Dataset entries
━━━━━━━━━━━━━━━━

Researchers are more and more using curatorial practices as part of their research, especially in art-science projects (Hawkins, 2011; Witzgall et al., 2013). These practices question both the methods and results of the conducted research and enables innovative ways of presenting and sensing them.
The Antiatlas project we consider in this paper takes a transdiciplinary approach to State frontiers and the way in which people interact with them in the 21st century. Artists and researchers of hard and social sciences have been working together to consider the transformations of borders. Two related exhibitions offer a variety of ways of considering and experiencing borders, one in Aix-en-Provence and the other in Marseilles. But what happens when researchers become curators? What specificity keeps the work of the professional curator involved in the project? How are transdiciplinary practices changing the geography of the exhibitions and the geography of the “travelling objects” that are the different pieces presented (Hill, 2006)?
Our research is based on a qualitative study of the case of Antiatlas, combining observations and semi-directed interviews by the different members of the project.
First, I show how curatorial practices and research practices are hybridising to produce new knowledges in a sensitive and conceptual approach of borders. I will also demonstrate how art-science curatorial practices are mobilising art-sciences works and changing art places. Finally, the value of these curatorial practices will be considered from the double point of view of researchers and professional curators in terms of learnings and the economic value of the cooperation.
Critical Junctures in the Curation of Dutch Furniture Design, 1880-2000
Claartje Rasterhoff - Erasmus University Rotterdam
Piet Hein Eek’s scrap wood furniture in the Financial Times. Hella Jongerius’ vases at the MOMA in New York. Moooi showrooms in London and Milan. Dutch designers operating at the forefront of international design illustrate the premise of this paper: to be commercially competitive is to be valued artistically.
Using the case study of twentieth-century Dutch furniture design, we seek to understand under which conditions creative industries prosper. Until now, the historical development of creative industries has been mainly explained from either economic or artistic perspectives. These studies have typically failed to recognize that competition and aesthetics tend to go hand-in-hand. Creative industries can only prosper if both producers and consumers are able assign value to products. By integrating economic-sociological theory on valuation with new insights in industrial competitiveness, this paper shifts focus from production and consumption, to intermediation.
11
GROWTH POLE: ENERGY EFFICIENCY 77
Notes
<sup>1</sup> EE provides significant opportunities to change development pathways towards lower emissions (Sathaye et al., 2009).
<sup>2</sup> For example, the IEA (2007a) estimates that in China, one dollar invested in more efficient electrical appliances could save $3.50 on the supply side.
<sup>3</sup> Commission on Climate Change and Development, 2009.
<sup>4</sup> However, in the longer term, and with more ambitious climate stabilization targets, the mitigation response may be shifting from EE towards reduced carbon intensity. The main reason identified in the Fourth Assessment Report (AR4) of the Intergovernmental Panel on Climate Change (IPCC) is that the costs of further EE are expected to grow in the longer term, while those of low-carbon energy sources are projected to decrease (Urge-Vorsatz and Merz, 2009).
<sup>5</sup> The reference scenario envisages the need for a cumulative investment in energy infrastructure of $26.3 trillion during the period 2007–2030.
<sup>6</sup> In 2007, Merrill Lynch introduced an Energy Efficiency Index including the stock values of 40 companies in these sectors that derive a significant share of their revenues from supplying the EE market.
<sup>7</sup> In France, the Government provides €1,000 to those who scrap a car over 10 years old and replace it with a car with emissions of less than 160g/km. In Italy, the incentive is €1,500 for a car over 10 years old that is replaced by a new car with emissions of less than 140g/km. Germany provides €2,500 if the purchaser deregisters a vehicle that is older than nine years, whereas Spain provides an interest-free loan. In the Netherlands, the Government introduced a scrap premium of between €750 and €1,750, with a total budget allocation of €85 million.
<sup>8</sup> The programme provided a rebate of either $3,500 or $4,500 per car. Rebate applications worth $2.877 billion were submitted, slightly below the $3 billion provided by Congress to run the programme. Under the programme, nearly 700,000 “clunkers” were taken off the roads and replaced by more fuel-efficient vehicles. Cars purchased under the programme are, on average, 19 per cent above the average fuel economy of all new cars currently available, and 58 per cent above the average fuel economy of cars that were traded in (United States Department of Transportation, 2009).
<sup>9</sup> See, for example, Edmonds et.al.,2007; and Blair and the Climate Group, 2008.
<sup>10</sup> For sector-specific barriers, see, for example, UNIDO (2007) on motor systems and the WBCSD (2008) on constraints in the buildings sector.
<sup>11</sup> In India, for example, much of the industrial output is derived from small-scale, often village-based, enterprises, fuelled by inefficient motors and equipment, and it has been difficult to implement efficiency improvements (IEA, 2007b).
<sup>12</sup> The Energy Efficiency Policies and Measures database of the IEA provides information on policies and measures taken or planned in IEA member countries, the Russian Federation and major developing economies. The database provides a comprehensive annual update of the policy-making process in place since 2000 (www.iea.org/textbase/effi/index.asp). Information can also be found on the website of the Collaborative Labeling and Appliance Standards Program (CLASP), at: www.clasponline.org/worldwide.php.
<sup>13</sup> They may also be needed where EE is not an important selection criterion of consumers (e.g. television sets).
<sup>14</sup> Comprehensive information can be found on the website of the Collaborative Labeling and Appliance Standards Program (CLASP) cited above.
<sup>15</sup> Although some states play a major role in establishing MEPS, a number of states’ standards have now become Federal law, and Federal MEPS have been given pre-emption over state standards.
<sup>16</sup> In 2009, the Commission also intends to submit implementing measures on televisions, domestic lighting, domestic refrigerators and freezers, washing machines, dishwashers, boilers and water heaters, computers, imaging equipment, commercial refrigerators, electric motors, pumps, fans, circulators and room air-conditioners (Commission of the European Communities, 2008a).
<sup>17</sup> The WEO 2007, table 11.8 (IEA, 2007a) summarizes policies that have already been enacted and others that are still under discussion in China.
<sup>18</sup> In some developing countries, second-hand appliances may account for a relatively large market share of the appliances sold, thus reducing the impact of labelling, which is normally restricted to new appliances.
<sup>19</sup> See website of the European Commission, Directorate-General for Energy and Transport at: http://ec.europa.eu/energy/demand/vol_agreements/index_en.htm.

━━━━━━━━━━━━━━━━

Activity: Every entry must be printed again, exactly as it reads.

Written answer:
Researchers are more and more using curatorial practices as part of their research, especially in art-science projects (Hawkins, 2011; Witzgall et al., 2013). These practices question both the methods and results of the conducted research and enables innovative ways of presenting and sensing them.
The Antiatlas project we consider in this paper takes a transdiciplinary approach to State frontiers and the way in which people interact with them in the 21st century. Artists and researchers of hard and social sciences have been working together to consider the transformations of borders. Two related exhibitions offer a variety of ways of considering and experiencing borders, one in Aix-en-Provence and the other in Marseilles. But what happens when researchers become curators? What specificity keeps the work of the professional curator involved in the project? How are transdiciplinary practices changing the geography of the exhibitions and the geography of the “travelling objects” that are the different pieces presented (Hill, 2006)?
Our research is based on a qualitative study of the case of Antiatlas, combining observations and semi-directed interviews by the different members of the project.
First, I show how curatorial practices and research practices are hybridising to produce new knowledges in a sensitive and conceptual approach of borders. I will also demonstrate how art-science curatorial practices are mobilising art-sciences works and changing art places. Finally, the value of these curatorial practices will be considered from the double point of view of researchers and professional curators in terms of learnings and the economic value of the cooperation.
Critical Junctures in the Curation of Dutch Furniture Design, 1880-2000
Claartje Rasterhoff - Erasmus University Rotterdam
Piet Hein Eek’s scrap wood furniture in the Financial Times. Hella Jongerius’ vases at the MOMA in New York. Moooi showrooms in London and Milan. Dutch designers operating at the forefront of international design illustrate the premise of this paper: to be commercially competitive is to be valued artistically.
Using the case study of twentieth-century Dutch furniture design, we seek to understand under which conditions creative industries prosper. Until now, the historical development of creative industries has been mainly explained from either economic or artistic perspectives. These studies have typically failed to recognize that competition and aesthetics tend to go hand-in-hand. Creative industries can only prosper if both producers and consumers are able assign value to products. By integrating economic-sociological theory on valuation with new insights in industrial competitiveness, this paper shifts focus from production and consumption, to intermediation.
11
GROWTH POLE: ENERGY EFFICIENCY 77
Notes
<sup>1</sup> EE provides significant opportunities to change development pathways towards lower emissions (Sathaye et al., 2009).
<sup>2</sup> For example, the IEA (2007a) estimates that in China, one dollar invested in more efficient electrical appliances could save $3.50 on the supply side.
<sup>3</sup> Commission on Climate Change and Development, 2009.
<sup>4</sup> However, in the longer term, and with more ambitious climate stabilization targets, the mitigation response may be shifting from EE towards reduced carbon intensity. The main reason identified in the Fourth Assessment Report (AR4) of the Intergovernmental Panel on Climate Change (IPCC) is that the costs of further EE are expected to grow in the longer term, while those of low-carbon energy sources are projected to decrease (Urge-Vorsatz and Merz, 2009).
<sup>5</sup> The reference scenario envisages the need for a cumulative investment in energy infrastructure of $26.3 trillion during the period 2007–2030.
<sup>6</sup> In 2007, Merrill Lynch introduced an Energy Efficiency Index including the stock values of 40 companies in these sectors that derive a significant share of their revenues from supplying the EE market.
<sup>7</sup> In France, the Government provides €1,000 to those who scrap a car over 10 years old and replace it with a car with emissions of less than 160g/km. In Italy, the incentive is €1,500 for a car over 10 years old that is replaced by a new car with emissions of less than 140g/km. Germany provides €2,500 if the purchaser deregisters a vehicle that is older than nine years, whereas Spain provides an interest-free loan. In the Netherlands, the Government introduced a scrap premium of between €750 and €1,750, with a total budget allocation of €85 million.
<sup>8</sup> The programme provided a rebate of either $3,500 or $4,500 per car. Rebate applications worth $2.877 billion were submitted, slightly below the $3 billion provided by Congress to run the programme. Under the programme, nearly 700,000 “clunkers” were taken off the roads and replaced by more fuel-efficient vehicles. Cars purchased under the programme are, on average, 19 per cent above the average fuel economy of all new cars currently available, and 58 per cent above the average fuel economy of cars that were traded in (United States Department of Transportation, 2009).
<sup>9</sup> See, for example, Edmonds et.al.,2007; and Blair and the Climate Group, 2008.
<sup>10</sup> For sector-specific barriers, see, for example, UNIDO (2007) on motor systems and the WBCSD (2008) on constraints in the buildings sector.
<sup>11</sup> In India, for example, much of the industrial output is derived from small-scale, often village-based, enterprises, fuelled by inefficient motors and equipment, and it has been difficult to implement efficiency improvements (IEA, 2007b).
<sup>12</sup> The Energy Efficiency Policies and Measures database of the IEA provides information on policies and measures taken or planned in IEA member countries, the Russian Federation and major developing economies. The database provides a comprehensive annual update of the policy-making process in place since 2000 (www.iea.org/textbase/effi/index.asp). Information can also be found on the website of the Collaborative Labeling and Appliance Standards Program (CLASP), at: www.clasponline.org/worldwide.php.
<sup>13</sup> They may also be needed where EE is not an important selection criterion of consumers (e.g. television sets).
<sup>14</sup> Comprehensive information can be found on the website of the Collaborative Labeling and Appliance Standards Program (CLASP) cited above.
<sup>15</sup> Although some states play a major role in establishing MEPS, a number of states’ standards have now become Federal law, and Federal MEPS have been given pre-emption over state standards.
<sup>16</sup> In 2009, the Commission also intends to submit implementing measures on televisions, domestic lighting, domestic refrigerators and freezers, washing machines, dishwashers, boilers and water heaters, computers, imaging equipment, commercial refrigerators, electric motors, pumps, fans, circulators and room air-conditioners (Commission of the European Communities, 2008a).
<sup>17</sup> The WEO 2007, table 11.8 (IEA, 2007a) summarizes policies that have already been enacted and others that are still under discussion in China.
<sup>18</sup> In some developing countries, second-hand appliances may account for a relatively large market share of the appliances sold, thus reducing the impact of labelling, which is normally restricted to new appliances.
<sup>19</sup> See website of the European Commission, Directorate-General for Energy and Transport at: http://ec.europa.eu/energy/demand/vol_agreements/index_en.htm.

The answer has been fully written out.